## Try it
Below are some records; quote exactly the lines from the one that contains "Rehoboam—The Unready" through the one that contains "reigned in his", inclusive, and no others.

___

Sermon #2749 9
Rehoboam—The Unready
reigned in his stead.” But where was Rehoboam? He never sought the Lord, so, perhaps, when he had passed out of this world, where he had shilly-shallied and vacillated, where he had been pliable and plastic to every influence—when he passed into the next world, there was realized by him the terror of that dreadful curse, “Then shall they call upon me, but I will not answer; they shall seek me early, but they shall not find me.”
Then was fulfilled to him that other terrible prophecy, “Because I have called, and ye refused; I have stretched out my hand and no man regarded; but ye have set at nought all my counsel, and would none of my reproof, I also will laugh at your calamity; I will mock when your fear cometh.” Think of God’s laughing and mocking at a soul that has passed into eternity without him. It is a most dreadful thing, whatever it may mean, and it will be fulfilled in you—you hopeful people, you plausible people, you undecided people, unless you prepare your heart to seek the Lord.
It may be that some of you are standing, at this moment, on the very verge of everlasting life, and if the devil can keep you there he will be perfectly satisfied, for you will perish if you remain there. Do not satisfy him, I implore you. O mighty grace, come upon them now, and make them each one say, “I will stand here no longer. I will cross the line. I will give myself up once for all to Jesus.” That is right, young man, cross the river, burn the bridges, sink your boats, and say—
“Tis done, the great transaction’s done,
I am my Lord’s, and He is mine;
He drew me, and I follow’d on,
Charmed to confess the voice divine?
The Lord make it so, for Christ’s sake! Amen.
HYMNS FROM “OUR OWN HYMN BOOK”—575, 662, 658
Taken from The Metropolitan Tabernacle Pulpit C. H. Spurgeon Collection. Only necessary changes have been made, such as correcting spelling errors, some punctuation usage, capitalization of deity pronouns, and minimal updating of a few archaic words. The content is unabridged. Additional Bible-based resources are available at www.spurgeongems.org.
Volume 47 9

___

## Exercise response
Rehoboam—The Unready
reigned in his stead.” But where was Rehoboam? He never sought the Lord, so, perhaps, when he had passed out of this world, where he had shilly-shallied and vacillated, where he had been pliable and plastic to every influence—when he passed into the next world, there was realized by him the terror of that dreadful curse, “Then shall they call upon me, but I will not answer; they shall seek me early, but they shall not find me.”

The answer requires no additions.